[Structured diff data]
***
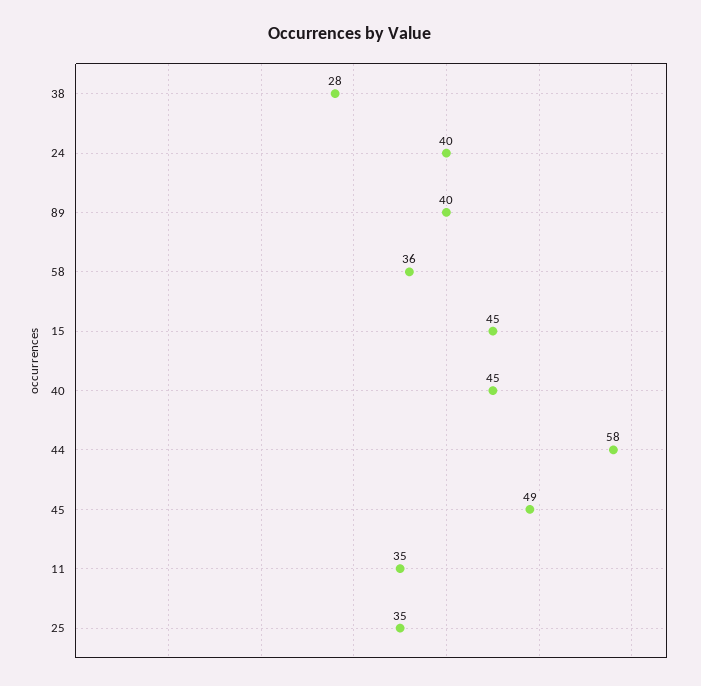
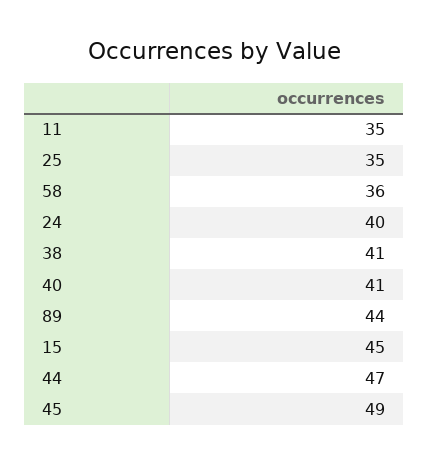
38: 28 -> 41
89: 40 -> 44
40: 45 -> 41
44: 58 -> 47

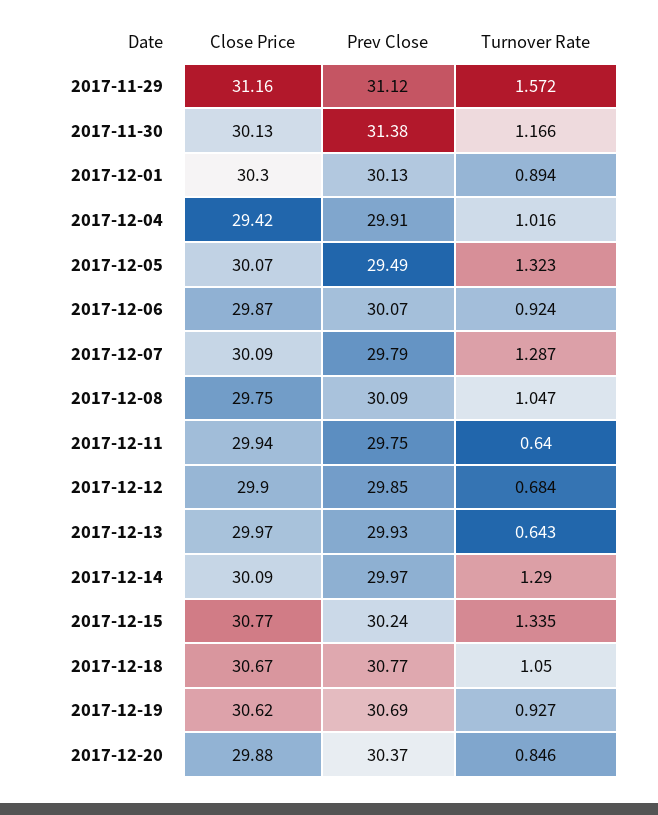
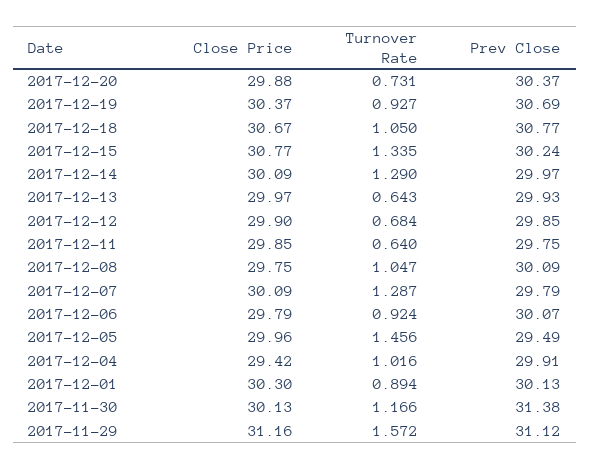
Close Price, 2017-12-05: 30.07 -> 29.96
Turnover Rate, 2017-12-05: 1.323 -> 1.456
Close Price, 2017-12-06: 29.87 -> 29.79
Close Price, 2017-12-11: 29.94 -> 29.85
Close Price, 2017-12-19: 30.62 -> 30.37
Turnover Rate, 2017-12-20: 0.846 -> 0.731

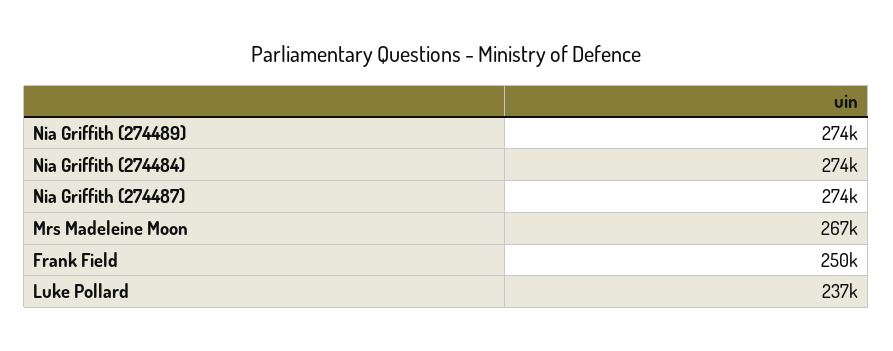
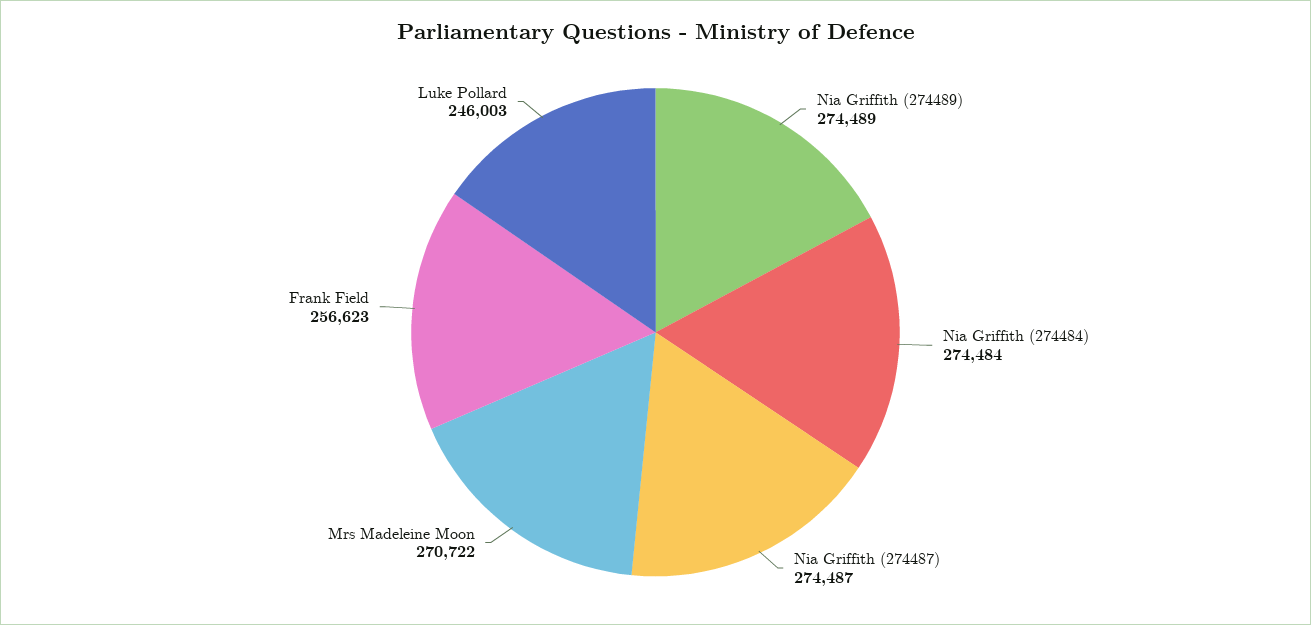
Mrs Madeleine Moon: 267000 -> 270722
Frank Field: 250000 -> 256623
Luke Pollard: 237000 -> 246003

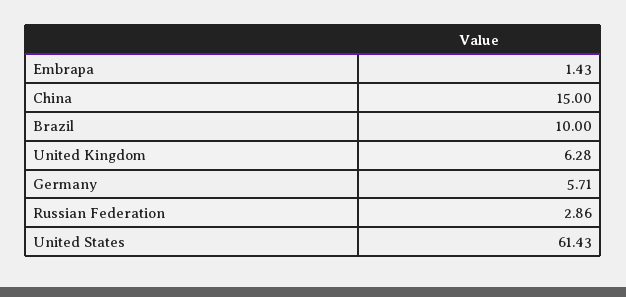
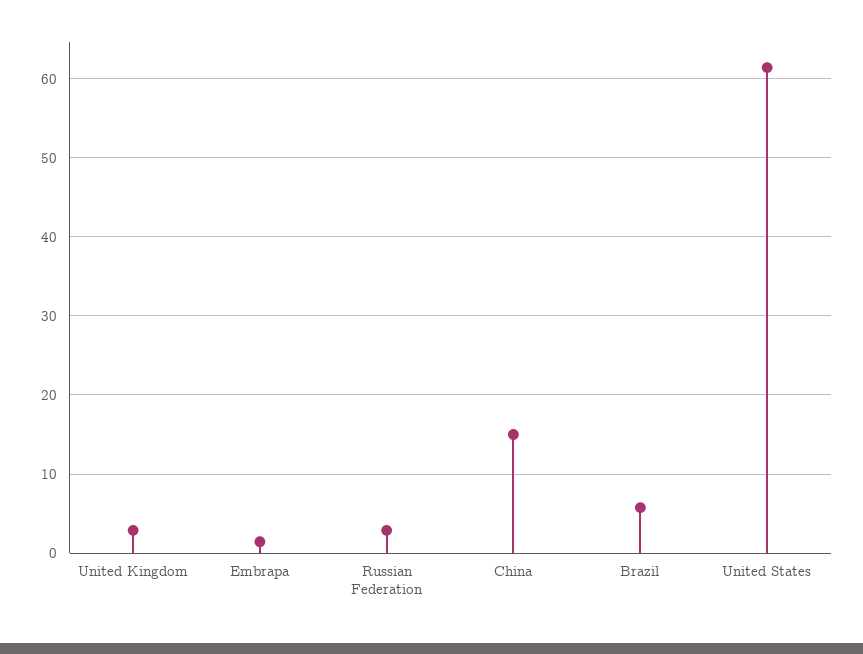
Brazil: 10 -> 6
United Kingdom: 6.28 -> 3
Germany: 5.71 -> none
***
JOB: Go through the records above and, whenever a line includes the word "Price", copy it.

SOLUTION FOR THIS PROBLEM:
Close Price, 2017-12-05: 30.07 -> 29.96
Close Price, 2017-12-06: 29.87 -> 29.79
Close Price, 2017-12-11: 29.94 -> 29.85
Close Price, 2017-12-19: 30.62 -> 30.37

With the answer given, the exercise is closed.